Well, here we are starting out a new year.
Frankly, I'm still reeling from seeing a good chunk of my family, the travel, and all of the other events and aspects of the season that demand a part of my time. I've taken to saying that Andy and I are very blessed that there are quite a few people that want to spend time with us. Sure, I enjoy it, but it is unequivocally exhausting. As ever, lots of things have happened and lots of things have changed, and yet the world keeps turning.

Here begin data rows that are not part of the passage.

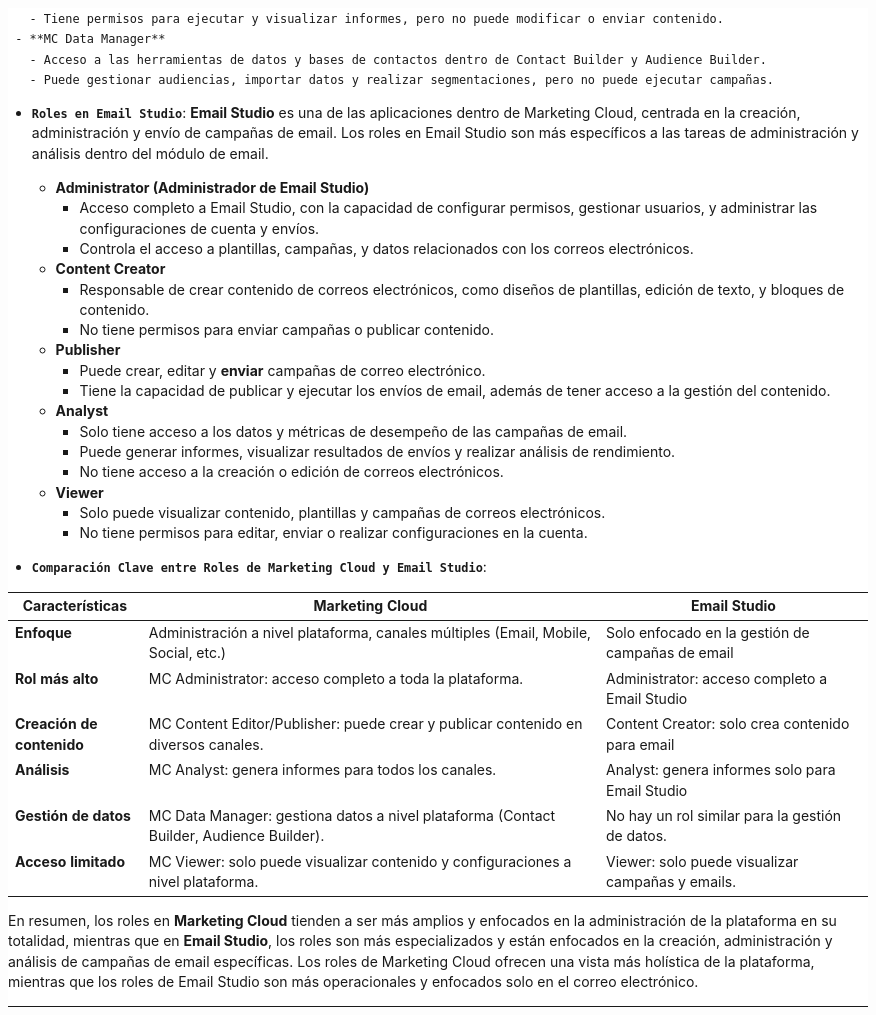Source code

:        - Tiene permisos para ejecutar y visualizar informes, pero no puede modificar o enviar contenido.
     - **MC Data Manager**
       - Acceso a las herramientas de datos y bases de contactos dentro de Contact Builder y Audience Builder.
       - Puede gestionar audiencias, importar datos y realizar segmentaciones, pero no puede ejecutar campañas.

   - **`Roles en Email Studio`**:
     **Email Studio** es una de las aplicaciones dentro de Marketing Cloud, centrada en la creación, administración y envío de campañas de email. Los roles en Email Studio son más específicos a las tareas de administración y análisis dentro del módulo de email.

     - **Administrator (Administrador de Email Studio)**
       - Acceso completo a Email Studio, con la capacidad de configurar permisos, gestionar usuarios, y administrar las configuraciones de cuenta y envíos.
       - Controla el acceso a plantillas, campañas, y datos relacionados con los correos electrónicos.
     - **Content Creator**
       - Responsable de crear contenido de correos electrónicos, como diseños de plantillas, edición de texto, y bloques de contenido.
       - No tiene permisos para enviar campañas o publicar contenido.
     - **Publisher**
       - Puede crear, editar y **enviar** campañas de correo electrónico.
       - Tiene la capacidad de publicar y ejecutar los envíos de email, además de tener acceso a la gestión del contenido.
     - **Analyst**
       - Solo tiene acceso a los datos y métricas de desempeño de las campañas de email.
       - Puede generar informes, visualizar resultados de envíos y realizar análisis de rendimiento.
       - No tiene acceso a la creación o edición de correos electrónicos.
     - **Viewer**
       - Solo puede visualizar contenido, plantillas y campañas de correos electrónicos.
       - No tiene permisos para editar, enviar o realizar configuraciones en la cuenta.

   - **`Comparación Clave entre Roles de Marketing Cloud y Email Studio`**:

   | **Características**       | **Marketing Cloud**                                                                     | **Email Studio**                                 |
   | ------------------------- | --------------------------------------------------------------------------------------- | ------------------------------------------------ |
   | **Enfoque**               | Administración a nivel plataforma, canales múltiples (Email, Mobile, Social, etc.)      | Solo enfocado en la gestión de campañas de email |
   | **Rol más alto**          | MC Administrator: acceso completo a toda la plataforma.                                 | Administrator: acceso completo a Email Studio    |
   | **Creación de contenido** | MC Content Editor/Publisher: puede crear y publicar contenido en diversos canales.      | Content Creator: solo crea contenido para email  |
   | **Análisis**              | MC Analyst: genera informes para todos los canales.                                     | Analyst: genera informes solo para Email Studio  |
   | **Gestión de datos**      | MC Data Manager: gestiona datos a nivel plataforma (Contact Builder, Audience Builder). | No hay un rol similar para la gestión de datos.  |
   | **Acceso limitado**       | MC Viewer: solo puede visualizar contenido y configuraciones a nivel plataforma.        | Viewer: solo puede visualizar campañas y emails. |

   En resumen, los roles en **Marketing Cloud** tienden a ser más amplios y enfocados en la administración de la plataforma en su totalidad, mientras que en **Email Studio**, los roles son más especializados y están enfocados en la creación, administración y análisis de campañas de email específicas. Los roles de Marketing Cloud ofrecen una vista más holística de la plataforma, mientras que los roles de Email Studio son más operacionales y enfocados solo en el correo electrónico.

   ***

My brother and I have a superstition, one that was bought to our attention by my cousin Andrew. I don't much buy into superstition, but there are a few that I cannot shake. For example, when someone dies, I'm wondering where the next two are--funerals seem to come in threes. Noticed that especially when I lived at home, since Dad was officiating at least some of them. This one, though, might be a little less common: the way that you spend your New Year's Eve, how it goes, how much you enjoy it, etc. reflects to the rest of your year.

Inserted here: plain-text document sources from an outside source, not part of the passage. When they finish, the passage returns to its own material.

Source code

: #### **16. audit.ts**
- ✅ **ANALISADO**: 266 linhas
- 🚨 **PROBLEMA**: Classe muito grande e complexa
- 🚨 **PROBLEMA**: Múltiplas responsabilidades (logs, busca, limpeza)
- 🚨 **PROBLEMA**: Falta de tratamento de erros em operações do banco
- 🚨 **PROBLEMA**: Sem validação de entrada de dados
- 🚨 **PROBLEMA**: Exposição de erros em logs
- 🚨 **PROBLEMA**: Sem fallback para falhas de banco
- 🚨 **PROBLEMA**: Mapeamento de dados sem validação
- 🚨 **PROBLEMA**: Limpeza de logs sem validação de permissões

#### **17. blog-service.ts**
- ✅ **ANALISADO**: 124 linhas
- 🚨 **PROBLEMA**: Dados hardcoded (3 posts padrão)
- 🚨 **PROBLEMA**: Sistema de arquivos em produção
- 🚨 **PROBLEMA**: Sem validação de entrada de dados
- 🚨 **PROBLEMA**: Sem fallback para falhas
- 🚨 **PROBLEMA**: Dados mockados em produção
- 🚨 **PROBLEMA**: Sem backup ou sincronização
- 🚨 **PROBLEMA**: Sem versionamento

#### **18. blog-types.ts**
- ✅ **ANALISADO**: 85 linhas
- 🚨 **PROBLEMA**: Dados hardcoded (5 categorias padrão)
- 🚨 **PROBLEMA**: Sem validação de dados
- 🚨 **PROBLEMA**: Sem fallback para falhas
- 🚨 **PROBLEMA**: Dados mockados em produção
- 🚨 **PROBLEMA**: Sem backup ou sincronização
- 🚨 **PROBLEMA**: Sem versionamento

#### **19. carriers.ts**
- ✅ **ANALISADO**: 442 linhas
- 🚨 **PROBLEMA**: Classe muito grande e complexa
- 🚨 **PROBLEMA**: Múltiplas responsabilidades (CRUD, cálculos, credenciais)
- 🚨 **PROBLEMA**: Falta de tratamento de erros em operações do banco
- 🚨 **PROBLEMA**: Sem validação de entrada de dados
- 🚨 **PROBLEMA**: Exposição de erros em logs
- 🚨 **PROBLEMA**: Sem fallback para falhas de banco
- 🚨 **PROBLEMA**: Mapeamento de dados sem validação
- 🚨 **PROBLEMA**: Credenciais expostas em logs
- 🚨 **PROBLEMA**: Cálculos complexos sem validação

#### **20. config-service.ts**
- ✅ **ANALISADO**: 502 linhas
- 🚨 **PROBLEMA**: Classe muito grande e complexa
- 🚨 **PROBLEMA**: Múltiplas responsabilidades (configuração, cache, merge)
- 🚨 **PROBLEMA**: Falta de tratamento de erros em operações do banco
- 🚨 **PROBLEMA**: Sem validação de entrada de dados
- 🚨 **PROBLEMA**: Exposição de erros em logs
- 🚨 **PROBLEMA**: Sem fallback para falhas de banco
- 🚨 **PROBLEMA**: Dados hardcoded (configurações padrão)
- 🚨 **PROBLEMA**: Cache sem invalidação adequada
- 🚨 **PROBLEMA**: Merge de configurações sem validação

Last year, for example (New Year's Eve turning into 2015), I spent it with my family in the Wisconsin Dells. I was frustrated with some of the stuff my body was doing and otherwise tired out, but it was overall a good time. Of course, when I look at things, I will find a way to apply them, but I went through a serious part of this year pretty certain that I was going to sign on for a proctectomy, meaning that I would be pooping in a bag for the rest of my life. A lot of that was sheer frustration, in how slow my body seemed to be responding to anything. And I was feeling low, in well-being and in body. It was also something that I could do, a step that I could take, and that was much more tempting than waiting.
But a few pieces of good news had me wait. And I'm very glad to report that things are moving in the right directions. A year and a couple months worth on some new medications and things are at a state that I will officially call "better." My energy lasts longer, the bad days aren't quite as terrible, and the general average of blah is less than it has been in quite some time. Not that I will be climbing Mt. Everest any time soon, mind you, but I am able to fill a few more things into my schedule or at least move about my full schedule in a better state of comfort and more present in the moment for worrying just a little less.
So there were worries, but overall good.
How did I spend this year's New Year's Eve? Andy and I were relieved to have a night in to ourselves. We could relax, pop in a movie, and I opted to go to bed after the Eastern Countdown because Andy was still going to be my first kiss of the New Year, even if it wasn't going to be technically midnight in our time zone. Well, that, and I was tired and Andy wanted to play World of Tanks. So we had the time to be together and we also could make our independent decisions. I was feeling more optimistic about my health than I had in a long time, too.
What does this mean for the new year? I think that we will continue to see progress in the health spectrum, if only because I'm an optimist. I think Andy and I will be exhausted for wanting to spend so much time with other people that we forget to rest. Other than that, I'm content to let things happen as they will.